▶ _EXERCISE_
Write down the listing again exactly as it appears below, without its pictures.

------------------------

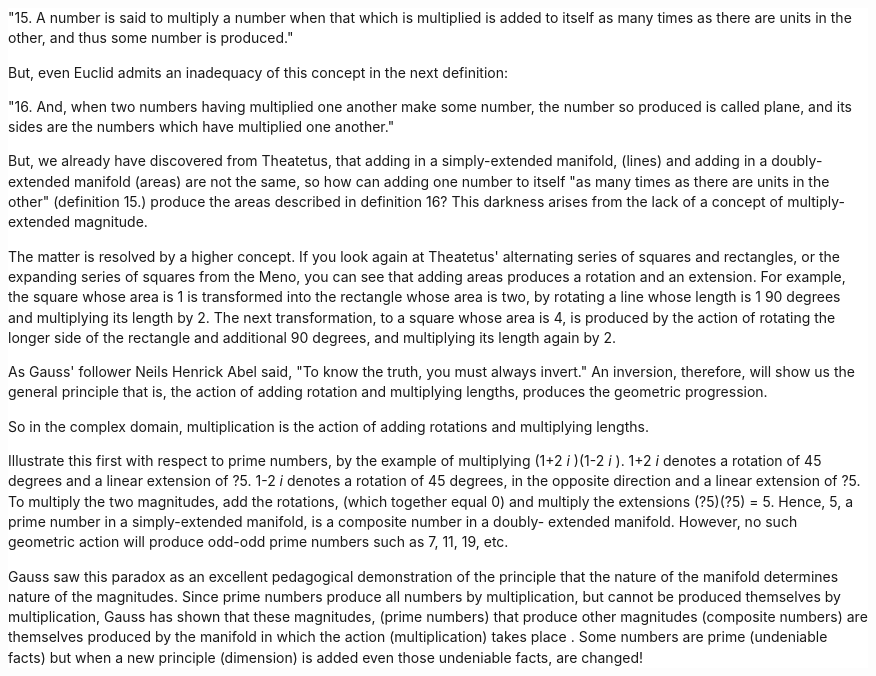 "15. A number is said to multiply a number when that which is multiplied
is added to itself as many times as there are units in the other, and
thus some number is produced."

But, even Euclid admits an inadequacy of this concept in the next
definition:

"16. And, when two numbers having multiplied one another make some
number, the number so produced is called plane, and its sides are the
numbers which have multiplied one another."

But, we already have discovered from Theatetus, that adding in a
simply-extended manifold, (lines) and adding in a doubly-extended
manifold (areas) are not the same, so how can adding one number to
itself "as many times as there are units in the other" (definition 15.)
produce the areas described in definition 16? This darkness arises from
the lack of a concept of multiply-extended magnitude.

The matter is resolved by a higher concept. If you look again at
Theatetus' alternating series of squares and rectangles, or the
expanding series of squares from the Meno, you can see that adding areas
produces a rotation and an extension. For example, the square whose area
is 1 is transformed into the rectangle whose area is two, by rotating a
line whose length is 1 90 degrees and multiplying its length by 2. The
next transformation, to a square whose area is 4, is produced by the
action of rotating the longer side of the rectangle and additional 90
degrees, and multiplying its length again by 2.

As Gauss' follower Neils Henrick Abel said, "To know the truth, you must
always invert." An inversion, therefore, will show us the general
principle that is, the action of adding rotation and multiplying
lengths, produces the geometric progression.

So in the complex domain, multiplication is the action of adding
rotations and multiplying lengths.

Illustrate this first with respect to prime numbers, by the example of
multiplying (1+2 *i* )(1-2 *i* ). 1+2 *i* denotes a rotation of 45
degrees and a linear extension of ?5. 1-2 *i* denotes a rotation of 45
degrees, in the opposite direction and a linear extension of ?5. To
multiply the two magnitudes, add the rotations, (which together equal 0)
and multiply the extensions (?5)(?5) = 5. Hence, 5, a prime number in a
simply-extended manifold, is a composite number in a doubly- extended
manifold. However, no such geometric action will produce odd-odd prime
numbers such as 7, 11, 19, etc.

Gauss saw this paradox as an excellent pedagogical demonstration of the
principle that the nature of the manifold determines nature of the
magnitudes. Since prime numbers produce all numbers by multiplication,
but cannot be produced themselves by multiplication, Gauss has shown
that these magnitudes, (prime numbers) that produce other magnitudes
(composite numbers) are themselves produced by the manifold in which the
action (multiplication) takes place . Some numbers are prime (undeniable
facts) but when a new principle (dimension) is added even those
undeniable facts, are changed!
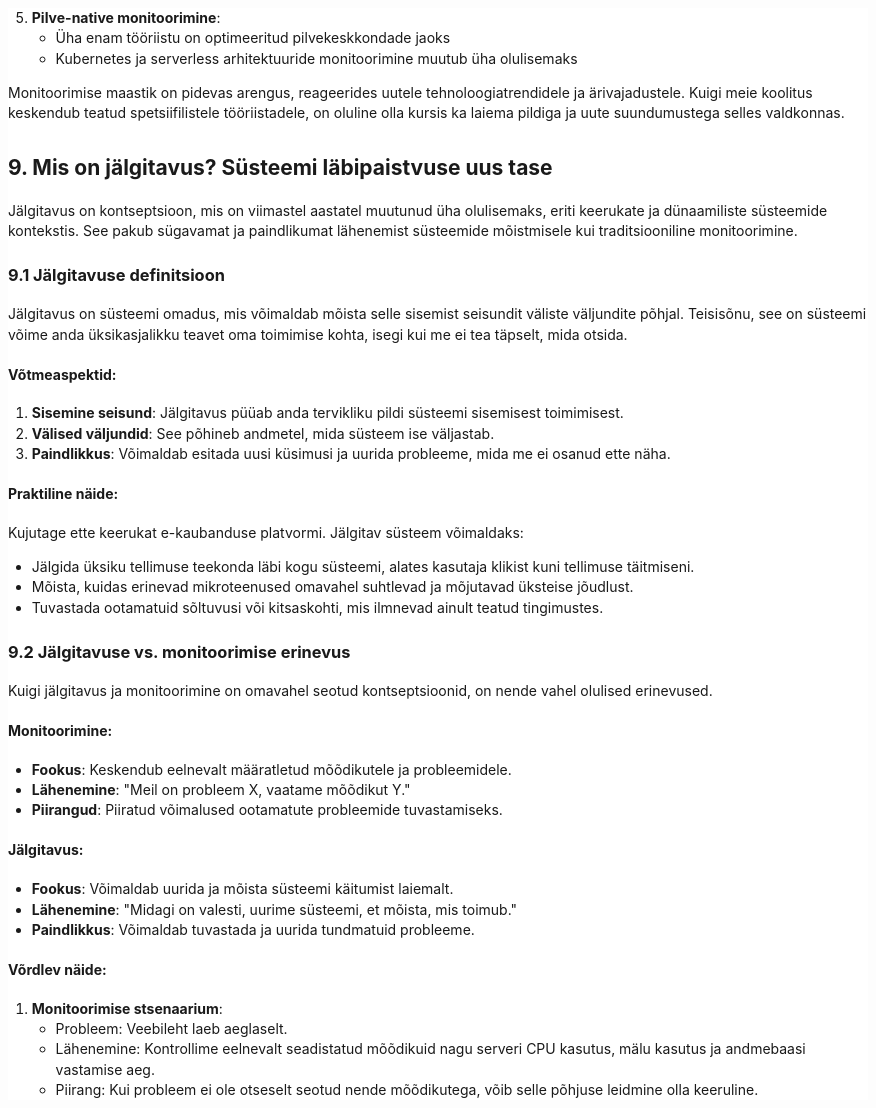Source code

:5. **Pilve-native monitoorimine**:
   - Üha enam tööriistu on optimeeritud pilvekeskkondade jaoks
   - Kubernetes ja serverless arhitektuuride monitoorimine muutub üha olulisemaks

Monitoorimise maastik on pidevas arengus, reageerides uutele tehnoloogiatrendidele ja ärivajadustele. Kuigi meie koolitus keskendub teatud spetsiifilistele tööriistadele, on oluline olla kursis ka laiema pildiga ja uute suundumustega selles valdkonnas.

## 9. Mis on jälgitavus?  Süsteemi läbipaistvuse uus tase

Jälgitavus on kontseptsioon, mis on viimastel aastatel muutunud üha olulisemaks, eriti keerukate ja dünaamiliste süsteemide kontekstis. See pakub sügavamat ja paindlikumat lähenemist süsteemide mõistmisele kui traditsiooniline monitoorimine.

### 9.1 Jälgitavuse definitsioon

Jälgitavus on süsteemi omadus, mis võimaldab mõista selle sisemist seisundit väliste väljundite põhjal. Teisisõnu, see on süsteemi võime anda üksikasjalikku teavet oma toimimise kohta, isegi kui me ei tea täpselt, mida otsida.

#### Võtmeaspektid:
1. **Sisemine seisund**: Jälgitavus püüab anda tervikliku pildi süsteemi sisemisest toimimisest.
2. **Välised väljundid**: See põhineb andmetel, mida süsteem ise väljastab.
3. **Paindlikkus**: Võimaldab esitada uusi küsimusi ja uurida probleeme, mida me ei osanud ette näha.

#### Praktiline näide:
Kujutage ette keerukat e-kaubanduse platvormi. Jälgitav süsteem võimaldaks:
- Jälgida üksiku tellimuse teekonda läbi kogu süsteemi, alates kasutaja klikist kuni tellimuse täitmiseni.
- Mõista, kuidas erinevad mikroteenused omavahel suhtlevad ja mõjutavad üksteise jõudlust.
- Tuvastada ootamatuid sõltuvusi või kitsaskohti, mis ilmnevad ainult teatud tingimustes.

### 9.2 Jälgitavuse vs. monitoorimise erinevus

Kuigi jälgitavus ja monitoorimine on omavahel seotud kontseptsioonid, on nende vahel olulised erinevused.

#### Monitoorimine:
- **Fookus**: Keskendub eelnevalt määratletud mõõdikutele ja probleemidele.
- **Lähenemine**: "Meil on probleem X, vaatame mõõdikut Y."
- **Piirangud**: Piiratud võimalused ootamatute probleemide tuvastamiseks.

#### Jälgitavus:
- **Fookus**: Võimaldab uurida ja mõista süsteemi käitumist laiemalt.
- **Lähenemine**: "Midagi on valesti, uurime süsteemi, et mõista, mis toimub."
- **Paindlikkus**: Võimaldab tuvastada ja uurida tundmatuid probleeme.

#### Võrdlev näide:
1. **Monitoorimise stsenaarium**:
   - Probleem: Veebileht laeb aeglaselt.
   - Lähenemine: Kontrollime eelnevalt seadistatud mõõdikuid nagu serveri CPU kasutus, mälu kasutus ja andmebaasi vastamise aeg.
   - Piirang: Kui probleem ei ole otseselt seotud nende mõõdikutega, võib selle põhjuse leidmine olla keeruline.
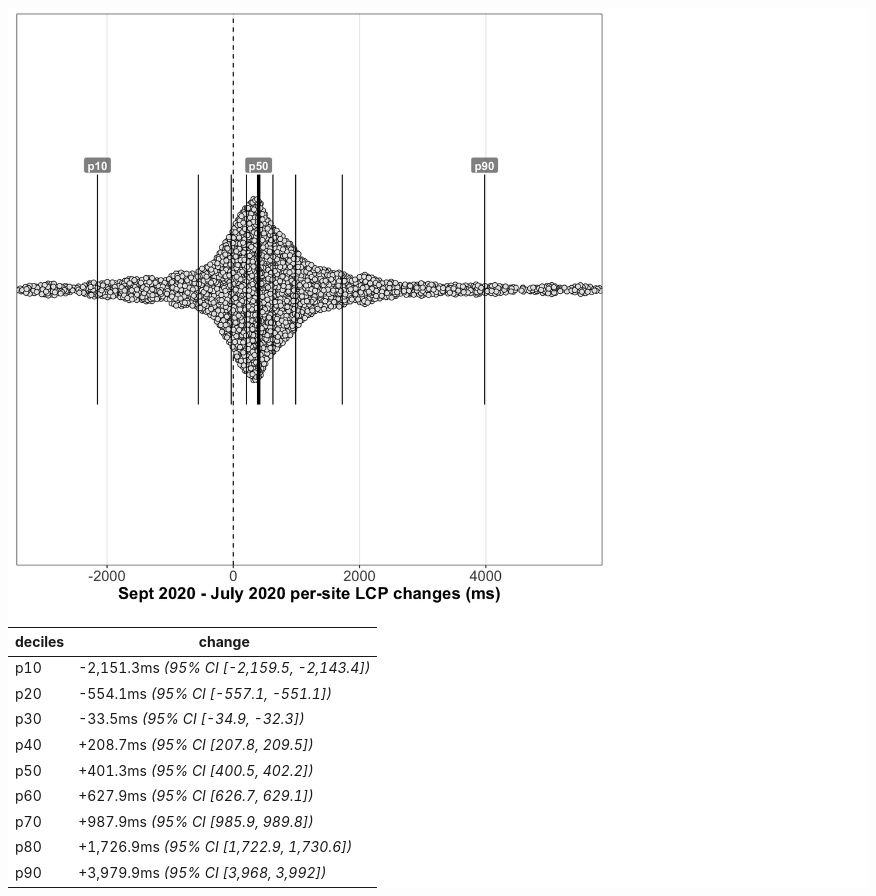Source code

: <img src="diff-lcp_value-2020-July-2020-September.png" alt="July 2020 vs September 2020 LCP value" width="600" height="600">

| deciles | change |
| --- | --- |
| p10 | -2,151.3ms _(95% CI [-2,159.5, -2,143.4])_ |
| p20 | -554.1ms _(95% CI [-557.1, -551.1])_ |
| p30 | -33.5ms _(95% CI [-34.9, -32.3])_ |
| p40 | +208.7ms _(95% CI [207.8, 209.5])_ |
| p50 | +401.3ms _(95% CI [400.5, 402.2])_ |
| p60 | +627.9ms _(95% CI [626.7, 629.1])_ |
| p70 | +987.9ms _(95% CI [985.9, 989.8])_ |
| p80 | +1,726.9ms _(95% CI [1,722.9, 1,730.6])_ |
| p90 | +3,979.9ms _(95% CI [3,968, 3,992])_ |
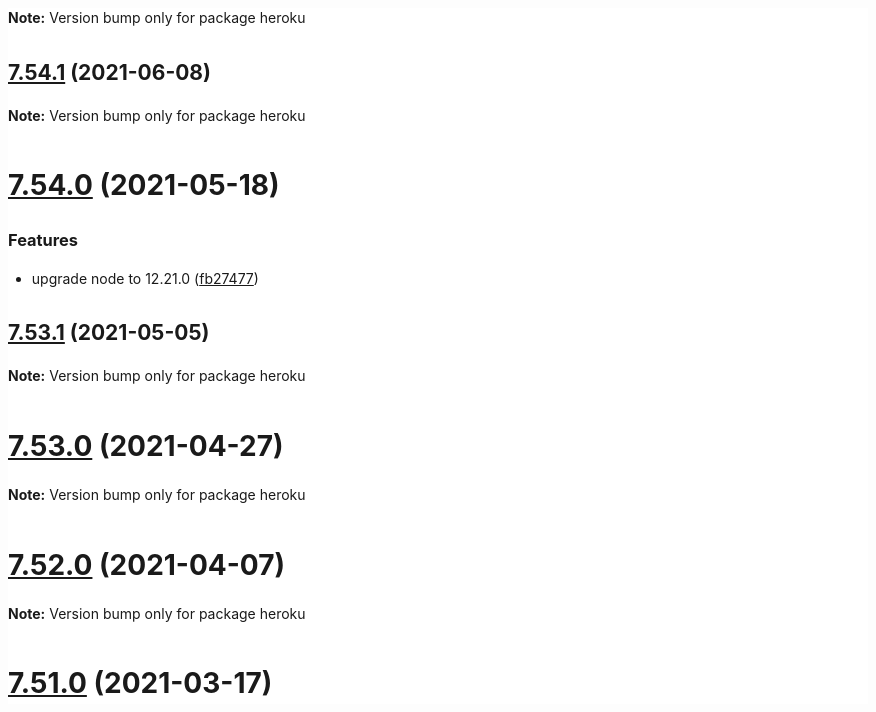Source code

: **Note:** Version bump only for package heroku





## [7.54.1](https://github.com/heroku/cli/compare/v7.54.0...v7.54.1) (2021-06-08)

**Note:** Version bump only for package heroku





# [7.54.0](https://github.com/heroku/cli/compare/v7.47.10...v7.54.0) (2021-05-18)


### Features

* upgrade node to 12.21.0 ([fb27477](https://github.com/heroku/cli/commit/fb274776ea5ed28d31cb8a53e6cfb6819e6ef4a9))





## [7.53.1](https://github.com/heroku/cli/compare/v7.53.0...v7.53.1) (2021-05-05)

**Note:** Version bump only for package heroku





# [7.53.0](https://github.com/heroku/cli/compare/v7.52.0...v7.53.0) (2021-04-27)

**Note:** Version bump only for package heroku





# [7.52.0](https://github.com/heroku/cli/compare/v7.51.0...v7.52.0) (2021-04-07)

**Note:** Version bump only for package heroku





# [7.51.0](https://github.com/heroku/cli/compare/v7.50.0...v7.51.0) (2021-03-17)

------------------------

▶ _WRITTEN ANSWER_
 "15. A number is said to multiply a number when that which is multiplied
is added to itself as many times as there are units in the other, and
thus some number is produced."

But, even Euclid admits an inadequacy of this concept in the next
definition:

"16. And, when two numbers having multiplied one another make some
number, the number so produced is called plane, and its sides are the
numbers which have multiplied one another."

But, we already have discovered from Theatetus, that adding in a
simply-extended manifold, (lines) and adding in a doubly-extended
manifold (areas) are not the same, so how can adding one number to
itself "as many times as there are units in the other" (definition 15.)
produce the areas described in definition 16? This darkness arises from
the lack of a concept of multiply-extended magnitude.

The matter is resolved by a higher concept. If you look again at
Theatetus' alternating series of squares and rectangles, or the
expanding series of squares from the Meno, you can see that adding areas
produces a rotation and an extension. For example, the square whose area
is 1 is transformed into the rectangle whose area is two, by rotating a
line whose length is 1 90 degrees and multiplying its length by 2. The
next transformation, to a square whose area is 4, is produced by the
action of rotating the longer side of the rectangle and additional 90
degrees, and multiplying its length again by 2.

As Gauss' follower Neils Henrick Abel said, "To know the truth, you must
always invert." An inversion, therefore, will show us the general
principle that is, the action of adding rotation and multiplying
lengths, produces the geometric progression.

So in the complex domain, multiplication is the action of adding
rotations and multiplying lengths.

Illustrate this first with respect to prime numbers, by the example of
multiplying (1+2 *i* )(1-2 *i* ). 1+2 *i* denotes a rotation of 45
degrees and a linear extension of ?5. 1-2 *i* denotes a rotation of 45
degrees, in the opposite direction and a linear extension of ?5. To
multiply the two magnitudes, add the rotations, (which together equal 0)
and multiply the extensions (?5)(?5) = 5. Hence, 5, a prime number in a
simply-extended manifold, is a composite number in a doubly- extended
manifold. However, no such geometric action will produce odd-odd prime
numbers such as 7, 11, 19, etc.

Gauss saw this paradox as an excellent pedagogical demonstration of the
principle that the nature of the manifold determines nature of the
magnitudes. Since prime numbers produce all numbers by multiplication,
but cannot be produced themselves by multiplication, Gauss has shown
that these magnitudes, (prime numbers) that produce other magnitudes
(composite numbers) are themselves produced by the manifold in which the
action (multiplication) takes place . Some numbers are prime (undeniable
facts) but when a new principle (dimension) is added even those
undeniable facts, are changed!
Source code

:5. **Pilve-native monitoorimine**:
   - Üha enam tööriistu on optimeeritud pilvekeskkondade jaoks
   - Kubernetes ja serverless arhitektuuride monitoorimine muutub üha olulisemaks

Monitoorimise maastik on pidevas arengus, reageerides uutele tehnoloogiatrendidele ja ärivajadustele. Kuigi meie koolitus keskendub teatud spetsiifilistele tööriistadele, on oluline olla kursis ka laiema pildiga ja uute suundumustega selles valdkonnas.

## 9. Mis on jälgitavus?  Süsteemi läbipaistvuse uus tase

Jälgitavus on kontseptsioon, mis on viimastel aastatel muutunud üha olulisemaks, eriti keerukate ja dünaamiliste süsteemide kontekstis. See pakub sügavamat ja paindlikumat lähenemist süsteemide mõistmisele kui traditsiooniline monitoorimine.

### 9.1 Jälgitavuse definitsioon

Jälgitavus on süsteemi omadus, mis võimaldab mõista selle sisemist seisundit väliste väljundite põhjal. Teisisõnu, see on süsteemi võime anda üksikasjalikku teavet oma toimimise kohta, isegi kui me ei tea täpselt, mida otsida.

#### Võtmeaspektid:
1. **Sisemine seisund**: Jälgitavus püüab anda tervikliku pildi süsteemi sisemisest toimimisest.
2. **Välised väljundid**: See põhineb andmetel, mida süsteem ise väljastab.
3. **Paindlikkus**: Võimaldab esitada uusi küsimusi ja uurida probleeme, mida me ei osanud ette näha.

#### Praktiline näide:
Kujutage ette keerukat e-kaubanduse platvormi. Jälgitav süsteem võimaldaks:
- Jälgida üksiku tellimuse teekonda läbi kogu süsteemi, alates kasutaja klikist kuni tellimuse täitmiseni.
- Mõista, kuidas erinevad mikroteenused omavahel suhtlevad ja mõjutavad üksteise jõudlust.
- Tuvastada ootamatuid sõltuvusi või kitsaskohti, mis ilmnevad ainult teatud tingimustes.

### 9.2 Jälgitavuse vs. monitoorimise erinevus

Kuigi jälgitavus ja monitoorimine on omavahel seotud kontseptsioonid, on nende vahel olulised erinevused.

#### Monitoorimine:
- **Fookus**: Keskendub eelnevalt määratletud mõõdikutele ja probleemidele.
- **Lähenemine**: "Meil on probleem X, vaatame mõõdikut Y."
- **Piirangud**: Piiratud võimalused ootamatute probleemide tuvastamiseks.

#### Jälgitavus:
- **Fookus**: Võimaldab uurida ja mõista süsteemi käitumist laiemalt.
- **Lähenemine**: "Midagi on valesti, uurime süsteemi, et mõista, mis toimub."
- **Paindlikkus**: Võimaldab tuvastada ja uurida tundmatuid probleeme.

#### Võrdlev näide:
1. **Monitoorimise stsenaarium**:
   - Probleem: Veebileht laeb aeglaselt.
   - Lähenemine: Kontrollime eelnevalt seadistatud mõõdikuid nagu serveri CPU kasutus, mälu kasutus ja andmebaasi vastamise aeg.
   - Piirang: Kui probleem ei ole otseselt seotud nende mõõdikutega, võib selle põhjuse leidmine olla keeruline.
Source code

: <img src="diff-lcp_value-2020-July-2020-September.png" alt="July 2020 vs September 2020 LCP value" width="600" height="600">

| deciles | change |
| --- | --- |
| p10 | -2,151.3ms _(95% CI [-2,159.5, -2,143.4])_ |
| p20 | -554.1ms _(95% CI [-557.1, -551.1])_ |
| p30 | -33.5ms _(95% CI [-34.9, -32.3])_ |
| p40 | +208.7ms _(95% CI [207.8, 209.5])_ |
| p50 | +401.3ms _(95% CI [400.5, 402.2])_ |
| p60 | +627.9ms _(95% CI [626.7, 629.1])_ |
| p70 | +987.9ms _(95% CI [985.9, 989.8])_ |
| p80 | +1,726.9ms _(95% CI [1,722.9, 1,730.6])_ |
| p90 | +3,979.9ms _(95% CI [3,968, 3,992])_ |
Source code

: **Note:** Version bump only for package heroku





## [7.54.1](https://github.com/heroku/cli/compare/v7.54.0...v7.54.1) (2021-06-08)

**Note:** Version bump only for package heroku





# [7.54.0](https://github.com/heroku/cli/compare/v7.47.10...v7.54.0) (2021-05-18)


### Features

* upgrade node to 12.21.0 ([fb27477](https://github.com/heroku/cli/commit/fb274776ea5ed28d31cb8a53e6cfb6819e6ef4a9))





## [7.53.1](https://github.com/heroku/cli/compare/v7.53.0...v7.53.1) (2021-05-05)

**Note:** Version bump only for package heroku





# [7.53.0](https://github.com/heroku/cli/compare/v7.52.0...v7.53.0) (2021-04-27)

**Note:** Version bump only for package heroku





# [7.52.0](https://github.com/heroku/cli/compare/v7.51.0...v7.52.0) (2021-04-07)

**Note:** Version bump only for package heroku





# [7.51.0](https://github.com/heroku/cli/compare/v7.50.0...v7.51.0) (2021-03-17)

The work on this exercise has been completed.